One, the Seise case was in the hands of the Council with all its points of appeal, the name of the bishop and conference, and awareness that Rev. Seise was a Provisional Member seeking full membership when his conference forced him out.  Yet it allowed a major party at interest in his case, Bishop Carter, to be involved in a hearing on the meaning and application of the appeal process under ¶2718.3-.4, the passage which gave Rev. Seise the right to appeal all the way to the Council.  And it appears to have allowed Bishop Carter to carve out Provisional Members from the list of all that were covered by this new appeal.

 

Two, Bishop Carter’s involvement from the very beginning (he provided the only written complaint against Rev. Seise prior to the conference relations committee hearing used to run him out of the conference) all the way to the Judicial Council where he should never have argued on behalf of the Council of Bishops because of the appearance of impropriety.  He should have recused himself and if he didn’t, the Council should have asked him to step down because of the obvious conflict of interest.  

 

What can be done about this?  Hopefully, members of the Council will from now on be alert to such conflicts of interest.  Bishops will avoid the appearance of impropriety in their rush to get through their own agendas.  And maybe General Conference can continue to change church law to prevent the conflicts of interest in our personnel systems.

 

Unlikely, the Council could reconsider the case and weigh the evidence brought by Rev. Seise differently than the appeals committee did.  And the annual conference could offer something to try to make whole the situation that forced Rev.
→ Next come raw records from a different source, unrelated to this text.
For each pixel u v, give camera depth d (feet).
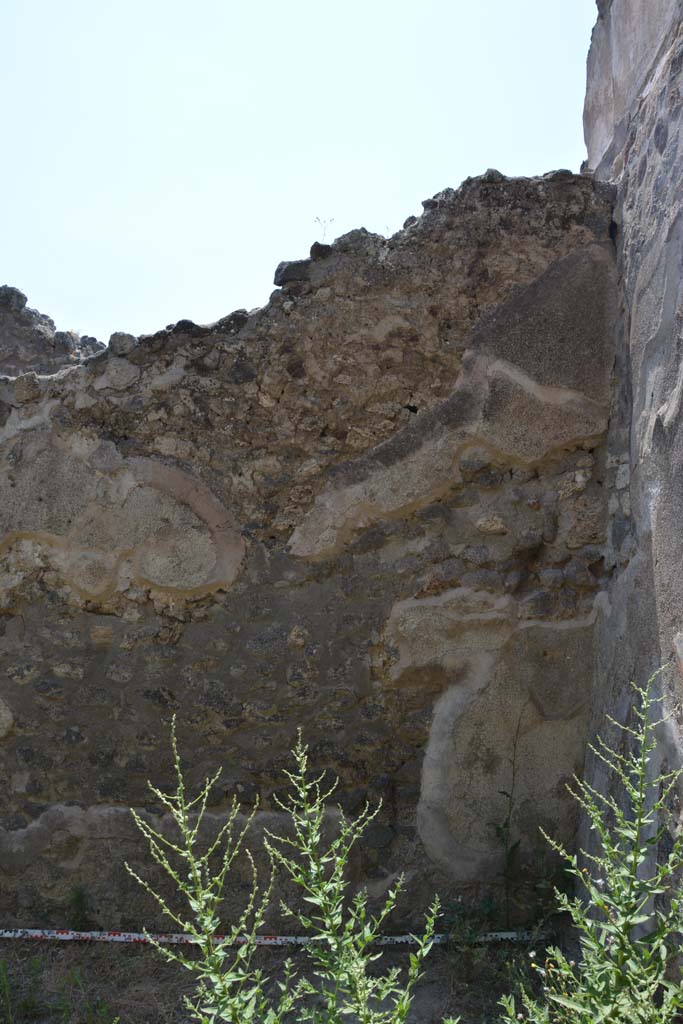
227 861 7.35
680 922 6.46
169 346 11.39
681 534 8.30
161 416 11.38
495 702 10.90
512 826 10.80
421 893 10.77
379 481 11.17
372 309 11.19
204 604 11.28
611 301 11.09
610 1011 6.08
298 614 11.19
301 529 11.23
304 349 11.23
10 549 11.46
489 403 11.07
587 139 13.66
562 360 11.04
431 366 11.16
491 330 11.11
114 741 11.21
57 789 11.23
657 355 9.35
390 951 10.39
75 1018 9.16
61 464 11.43
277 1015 6.61
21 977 9.96
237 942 10.55
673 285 8.91
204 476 11.34
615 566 10.57
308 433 11.25
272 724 11.10
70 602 11.34
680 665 8.17
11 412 11.57
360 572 11.18
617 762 9.73
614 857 7.61
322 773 11.03
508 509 11.07
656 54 10.38
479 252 11.14
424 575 11.07
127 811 11.09
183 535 11.28
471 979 9.70
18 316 15.80
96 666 11.30
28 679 11.36
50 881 11.09
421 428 11.15
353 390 11.20
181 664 11.22
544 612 10.94
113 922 10.93
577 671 10.91
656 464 9.16
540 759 10.86
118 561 11.31
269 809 11.03
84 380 11.45
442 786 10.89
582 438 11.01
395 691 11.05
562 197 11.17
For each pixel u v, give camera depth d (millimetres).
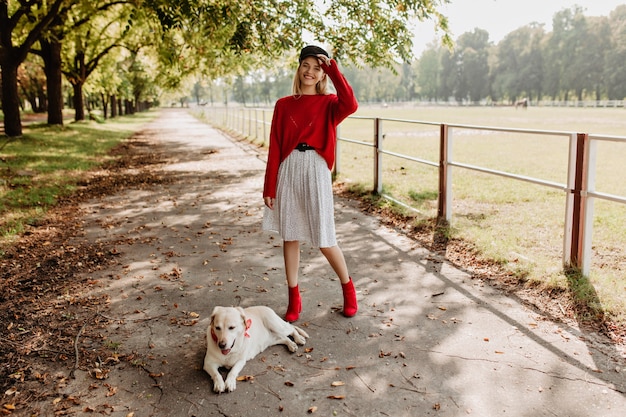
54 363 3166
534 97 111500
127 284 4508
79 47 23109
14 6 17484
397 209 6891
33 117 42406
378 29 10797
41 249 5543
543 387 2809
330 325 3654
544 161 12539
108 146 18172
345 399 2752
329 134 3486
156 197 8641
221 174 11391
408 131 25297
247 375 2992
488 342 3330
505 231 5949
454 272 4637
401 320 3699
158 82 24109
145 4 10148
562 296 3891
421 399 2736
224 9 9352
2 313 3871
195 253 5418
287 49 10523
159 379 2986
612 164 12383
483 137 21250
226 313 2885
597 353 3139
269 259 5199
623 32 93750
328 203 3543
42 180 9773
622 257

Seise out of ministry.

 

The damage done to the campus ministries by the conference actions and the damage done to the reputation of the UMC to the Seise family, their friends, and those who know their story will be one more blot that cannot be simply wiped away.  Ignoring it will more deeply imbed it in the thousand similar cuts that have undermined our denomination over the past forty years.

 

Editor note:  Many years ago, my wife’s experience with personnel management led me to write that our denominational personnel practices are not at all consistent with federal law on employment matters and I called upon human resources professionals in our Church to consult with church leaders about bringing them into line.  We do have ¶334.3 as one such alignment and hope it is being used, though it was not in this case (nor other cases that have come to my attention).  Apparently Cabinets were too busy (?) to use it in the cases that have crossed my desk.  

 

The 1976 Supreme Court “Serbian Orthodox” ruling categorized personnel matters as doctrine, leaving them practically untouchable by civil suit under “separation of church and state.”  The UMC unwisely has cloaked its policies behind that and gone on its merry way destroying ministries, family lives, congregational health, and conference morale at the hands of bad or inept leaders with little or no accountability.

 

Thanks to Erik Seise who reminded me of our denomination’s inconsistency with federal employment law.